Collective Matrix Factorization

This is the documentation page for the python package cmfrec. For more details, see the project’s GitHub page:

https://www.github.com/david-cortes/cmfrec/

Installation

Package is available on PyPI, can be installed with

pip install cmfrec
class cmfrec.CMF(k=30, k_main=0, k_user=0, k_item=0, w_main=1.0, w_user=1.0, w_item=1.0, reg_param=0.0001, offsets_model=False, nonnegative=False, maxiter=1000, standardize_err=True, reweight=False, reindex=True, center_ratings=True, add_user_bias=True, add_item_bias=True, center_user_info=False, center_item_info=False, user_info_nonneg=False, item_info_nonneg=False, keep_data=True, save_folder=None, produce_dicts=True, random_seed=None, verbose=True)

Bases: object

Collective matrix factorization model for recommenders systems with explicit data and side info.

Fits a collective matrix factorization model to ratings data along with item and/or user side information, by factorizing all matrices with common (shared) factors, e.g.: X~=AB’ and I~=BC’

By default, the function to minimize is as follows: L = w_main*norm(X- AB’ - Ubias_{u} - Ibias_{i})^2/|X| + w_item*norm(I-BC’)^2/|I| + w_user*norm(U-AD’)^2/|U|

with added regularization as follows: L += reg_param*(norm(A)^2+norm(B)^2+norm(C)^2+norm(D)^2)

And user/item biases

Where:

X is the ratings matrix (considering only non-missing entries).
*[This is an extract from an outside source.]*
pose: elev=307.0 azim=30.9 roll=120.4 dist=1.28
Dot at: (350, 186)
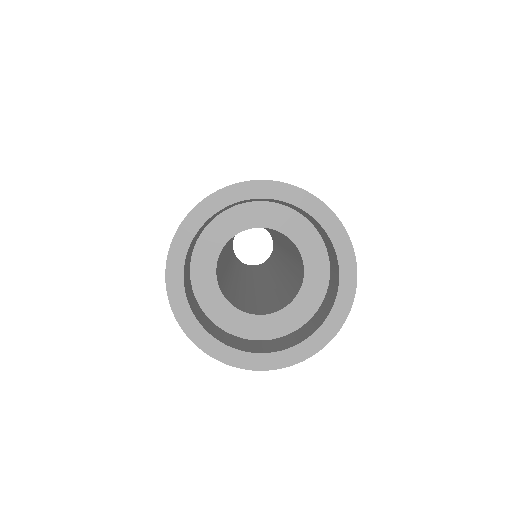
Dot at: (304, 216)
I is the item-attribute matrix (only supports dense inputs). U is the user-attribute matrix (only supports dense inputs). A, B, C, D are lower-dimensional matrices (the model parameters). |X|, |I|, |U| are the number non-missing of entries in each matrix. The matrix products might not use all the rows/columns of these matrices at each factorization (this is controlled with k_main, k_item and k_user). Ubias_{u} and Ibias_{i} are user and item biases, defined for each user and item ID.

** Be aware that, due to the regularization part, this formula as it is implies that larger datasets require lower regularization. You can use ‘standardize_err=False’ and set w1/w2/w3 to avoid this.**

Alternatively, it can also fit an additive model with “offsets”, similar in spirit to [2] (see references):

L = norm(X - (A+UC)(B+ID)’ - Ubias_{u} - Ibias_{i})^2 + reg_param*(norm(A)^2+norm(B)^2+norm(C)^2+norm(D)^2)

This second model requires more iterations to fit (takes more time), and doesn’t support missing value imputation, but it oftentimes provides better results, especially for cold-start recommendations and if the side information (users and items) is mostly binary columns.

In both cases, the model is fit with full L-BFGS updates (not stochastic gradient descent or stochastic Newton), i.e. it calculates errors for the whole data and updates all model parameters at once during each iteration. This usually leads to better local optima and less need for parameter tuning, but at the cost of less scalability. The L-BFGS implementation used is from SciPy, which is not entirely multi-threaded, so if your CPU has many cores or you have many GPUs, you can expect an speed up from parallelization on the calculations of the objective function and the gradient, but not so much on the calculations that happen inside L-BFGS.

By default, the number of iterations is set at 1000, but for smaller datasets and for the offsets model, this might not reach convergence when using high regularization.

If passing reindex=True, it will internally reindex all user and item IDs. Your data will not require reindexing if the IDs for users and items in the input data frame passed to .fit meet the following criteria:

  1. Are all integers.
  2. Start at zero.
  3. Don’t have any enumeration gaps, i.e. if there is a user ‘4’, user ‘3’ must also be there.

Adding side information about entries for which there are no ratings or vice-versa can still help to improve factorizations, but the more elements they have in common, the better.

If passing reindex=False, then the matrices with side information (user and item attributes) must have exactly the same number of rows as the number of users/items present in the ratings data, in which case there cannot be entries (users or items) missing from the ratings and present in the side information or vice-versa.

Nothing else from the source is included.